Rewrite every line of the listing below as a numbered list, one line per item, and skip any blank lines. Omit the pictures from your answer.

____________

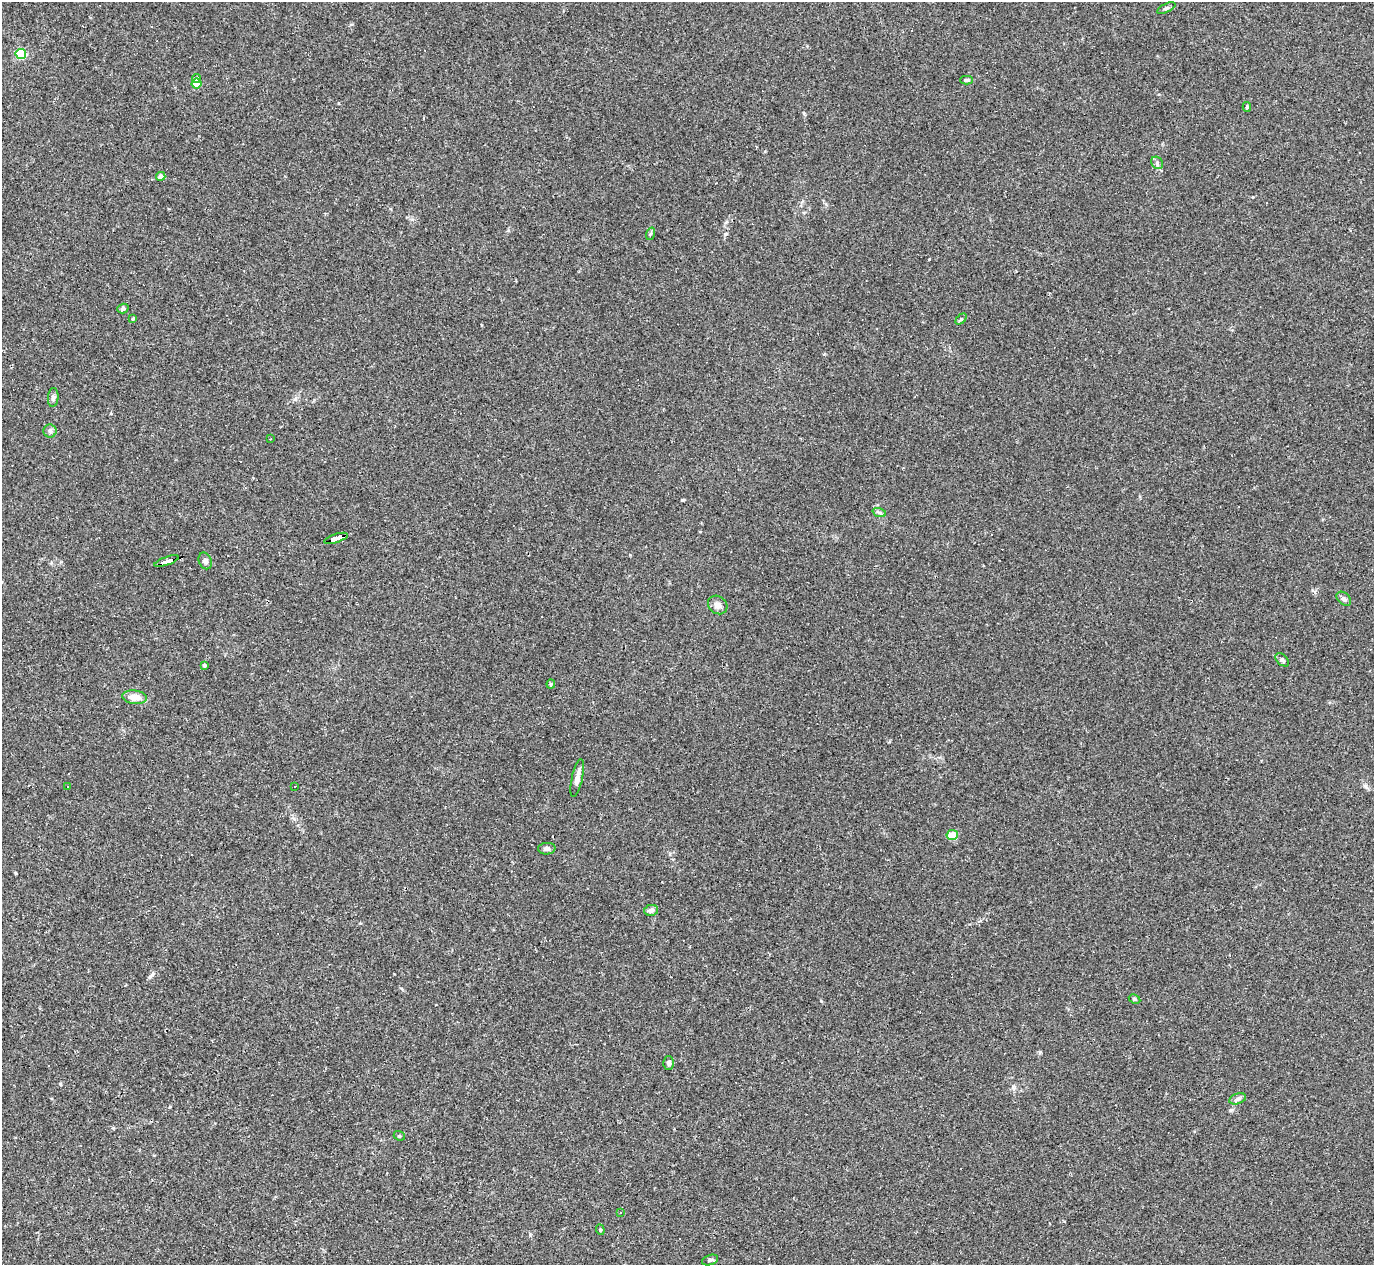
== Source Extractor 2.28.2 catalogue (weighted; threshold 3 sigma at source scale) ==
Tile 7 of 4 x 4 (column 3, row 2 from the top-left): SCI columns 2747-4118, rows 2804-4066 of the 5491 x 5477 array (HDU 1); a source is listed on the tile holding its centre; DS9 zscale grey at full resolution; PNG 1376 x 1267 px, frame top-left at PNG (2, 2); each listed source drawn as its Kron ellipse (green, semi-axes under 4 px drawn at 4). Shown black and unused: <1% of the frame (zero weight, under 2 of 3 exposures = <1% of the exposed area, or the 3 px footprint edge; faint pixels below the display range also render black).
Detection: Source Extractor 2.28.2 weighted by HDU 2 'WHT'; one run over the whole footprint, this tile lists its part. Background 0.0643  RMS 0.0057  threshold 0.0256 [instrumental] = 3 sigma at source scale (4.5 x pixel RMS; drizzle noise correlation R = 1.50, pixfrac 1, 0.05/0.05 arcsec/px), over >= 5 px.
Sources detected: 52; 14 cosmic-ray / hot-pixel residue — neither listed nor drawn; the other 38 listed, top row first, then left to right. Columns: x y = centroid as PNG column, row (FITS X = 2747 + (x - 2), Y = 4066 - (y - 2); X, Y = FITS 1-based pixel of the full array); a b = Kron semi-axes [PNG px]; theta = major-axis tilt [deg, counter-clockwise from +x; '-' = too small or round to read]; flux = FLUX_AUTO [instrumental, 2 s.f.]
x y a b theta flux
1166 8 10 3 25 1
21 54 5 5 - 40
196 78 4 4 - 2.1
967 80 6 4 -1 1.1
196 84 5 5 - 17
1247 107 5 4 - 0.86
1157 163 6 5 - 1.4
161 176 4 4 - 3.2
650 234 6 4 71 0.74
123 309 5 4 - 1.3
133 319 3 3 - 1.3
961 319 6 4 45 0.77
53 397 9 5 85 1.6
50 431 6 6 - 1.4
270 439 2 2 - 0.47
879 512 7 4 -19 1.2
336 538 12 4 18 130
166 561 13 3 19 170
205 561 8 6 -66 2.1
1344 599 8 5 -43 1.7
718 605 10 8 -37 3.3
1282 660 8 5 -41 1.3
204 665 4 4 - 1.2
551 684 4 4 - 0.62
135 697 12 6 -7 7
577 778 19 5 78 3.9
68 786 3 2 - 0.61
295 786 2 2 - 0.44
952 835 6 5 - 7.8
547 849 9 6 4 2.1
651 910 7 5 12 2.4
1134 999 6 4 -28 0.79
669 1063 7 5 -89 1.3
1238 1099 8 5 20 1.5
399 1136 6 4 -21 0.77
620 1213 3 3 - 2
600 1230 5 4 - 0.78
710 1260 8 5 16 1.2
Overlapping masked pixels (flux is a lower limit): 2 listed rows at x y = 336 538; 166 561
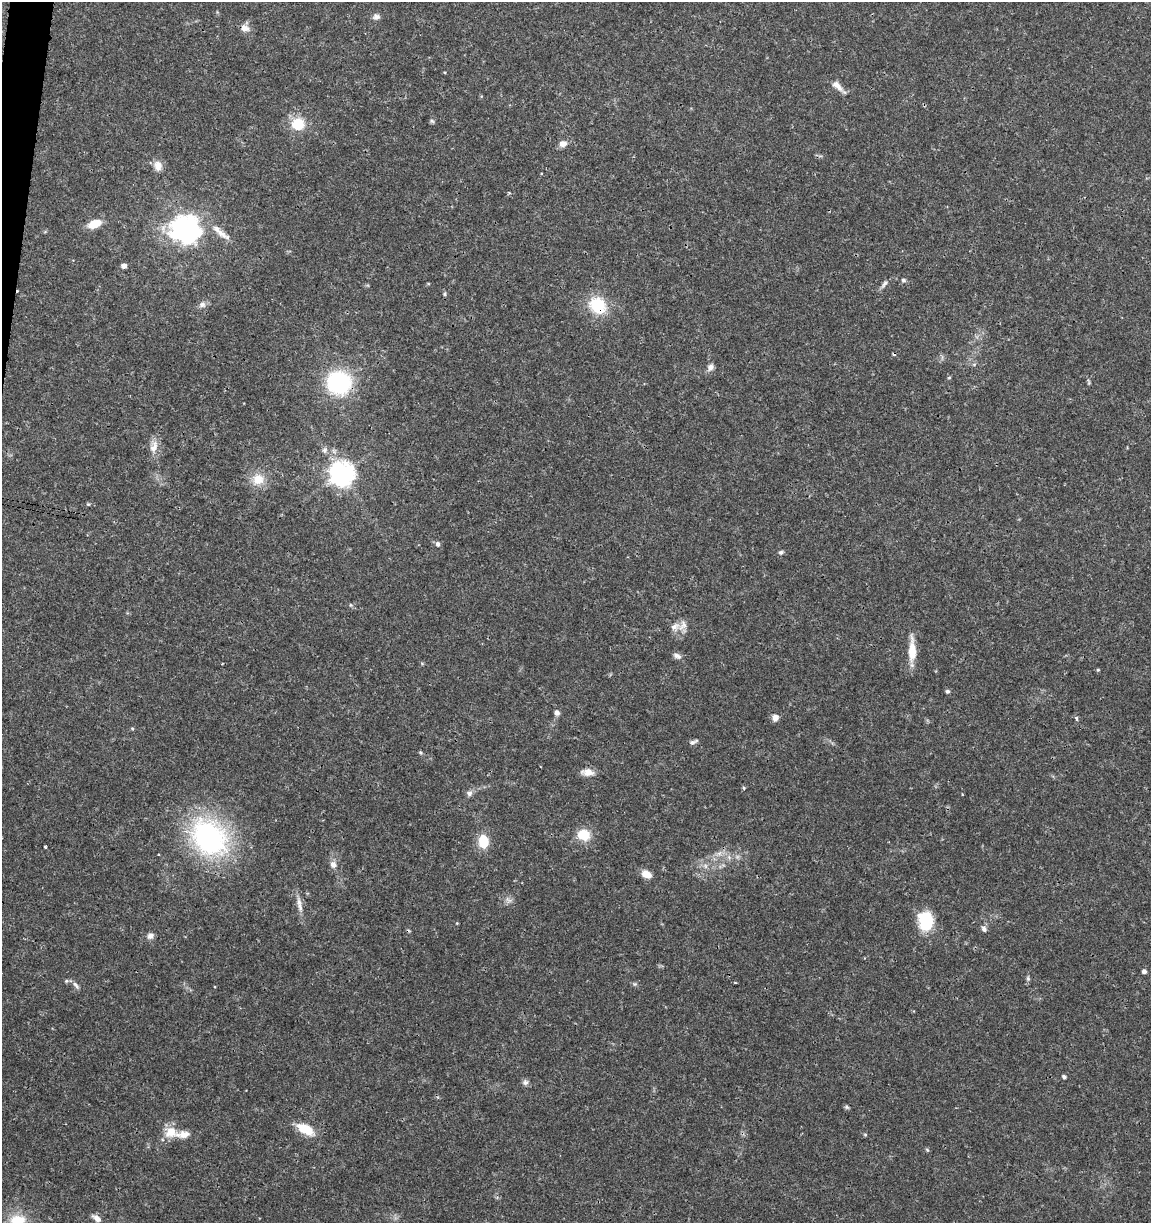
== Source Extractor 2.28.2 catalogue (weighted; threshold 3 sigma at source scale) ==
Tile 11 of 4 x 4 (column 3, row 3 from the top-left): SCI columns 2523-3671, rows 1232-2452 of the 5104 x 4898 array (HDU 1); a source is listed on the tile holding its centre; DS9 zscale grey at full resolution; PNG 1153 x 1225 px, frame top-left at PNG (2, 2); no overlay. Shown black and unused: <1% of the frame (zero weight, under 3 of 4 exposures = <1% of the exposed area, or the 3 px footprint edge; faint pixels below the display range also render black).
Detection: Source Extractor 2.28.2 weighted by HDU 2 'WHT'; one run over the whole footprint, this tile lists its part. Background 0.0341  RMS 0.0023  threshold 0.0101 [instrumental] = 3 sigma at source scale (4.5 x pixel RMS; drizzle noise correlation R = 1.50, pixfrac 1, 0.0396/0.0396 arcsec/px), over >= 5 px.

____________

THE REPLY:
1. == Source Extractor 2.28.2 catalogue (weighted; threshold 3 sigma at source scale) ==
2. Tile 7 of 4 x 4 (column 3, row 2 from the top-left): SCI columns 2747-4118, rows 2804-4066 of the 5491 x 5477 array (HDU 1); a source is listed on the tile holding its centre; DS9 zscale grey at full resolution; PNG 1376 x 1267 px, frame top-left at PNG (2, 2); each listed source drawn as its Kron ellipse (green, semi-axes under 4 px drawn at 4). Shown black and unused: <1% of the frame (zero weight, under 2 of 3 exposures = <1% of the exposed area, or the 3 px footprint edge; faint pixels below the display range also render black).
3. Detection: Source Extractor 2.28.2 weighted by HDU 2 'WHT'; one run over the whole footprint, this tile lists its part. Background 0.0643  RMS 0.0057  threshold 0.0256 [instrumental] = 3 sigma at source scale (4.5 x pixel RMS; drizzle noise correlation R = 1.50, pixfrac 1, 0.05/0.05 arcsec/px), over >= 5 px.
4. Sources detected: 52; 14 cosmic-ray / hot-pixel residue — neither listed nor drawn; the other 38 listed, top row first, then left to right. Columns: x y = centroid as PNG column, row (FITS X = 2747 + (x - 2), Y = 4066 - (y - 2); X, Y = FITS 1-based pixel of the full array); a b = Kron semi-axes [PNG px]; theta = major-axis tilt [deg, counter-clockwise from +x; '-' = too small or round to read]; flux = FLUX_AUTO [instrumental, 2 s.f.]
5. x y a b theta flux
6. 1166 8 10 3 25 1
7. 21 54 5 5 - 40
8. 196 78 4 4 - 2.1
9. 967 80 6 4 -1 1.1
10. 196 84 5 5 - 17
11. 1247 107 5 4 - 0.86
12. 1157 163 6 5 - 1.4
13. 161 176 4 4 - 3.2
14. 650 234 6 4 71 0.74
15. 123 309 5 4 - 1.3
16. 133 319 3 3 - 1.3
17. 961 319 6 4 45 0.77
18. 53 397 9 5 85 1.6
19. 50 431 6 6 - 1.4
20. 270 439 2 2 - 0.47
21. 879 512 7 4 -19 1.2
22. 336 538 12 4 18 130
23. 166 561 13 3 19 170
24. 205 561 8 6 -66 2.1
25. 1344 599 8 5 -43 1.7
26. 718 605 10 8 -37 3.3
27. 1282 660 8 5 -41 1.3
28. 204 665 4 4 - 1.2
29. 551 684 4 4 - 0.62
30. 135 697 12 6 -7 7
31. 577 778 19 5 78 3.9
32. 68 786 3 2 - 0.61
33. 295 786 2 2 - 0.44
34. 952 835 6 5 - 7.8
35. 547 849 9 6 4 2.1
36. 651 910 7 5 12 2.4
37. 1134 999 6 4 -28 0.79
38. 669 1063 7 5 -89 1.3
39. 1238 1099 8 5 20 1.5
40. 399 1136 6 4 -21 0.77
41. 620 1213 3 3 - 2
42. 600 1230 5 4 - 0.78
43. 710 1260 8 5 16 1.2
44. Overlapping masked pixels (flux is a lower limit): 2 listed rows at x y = 336 538; 166 561
45. == Source Extractor 2.28.2 catalogue (weighted; threshold 3 sigma at source scale) ==
46. Tile 11 of 4 x 4 (column 3, row 3 from the top-left): SCI columns 2523-3671, rows 1232-2452 of the 5104 x 4898 array (HDU 1); a source is listed on the tile holding its centre; DS9 zscale grey at full resolution; PNG 1153 x 1225 px, frame top-left at PNG (2, 2); no overlay. Shown black and unused: <1% of the frame (zero weight, under 3 of 4 exposures = <1% of the exposed area, or the 3 px footprint edge; faint pixels below the display range also render black).
47. Detection: Source Extractor 2.28.2 weighted by HDU 2 'WHT'; one run over the whole footprint, this tile lists its part. Background 0.0341  RMS 0.0023  threshold 0.0101 [instrumental] = 3 sigma at source scale (4.5 x pixel RMS; drizzle noise correlation R = 1.50, pixfrac 1, 0.0396/0.0396 arcsec/px), over >= 5 px.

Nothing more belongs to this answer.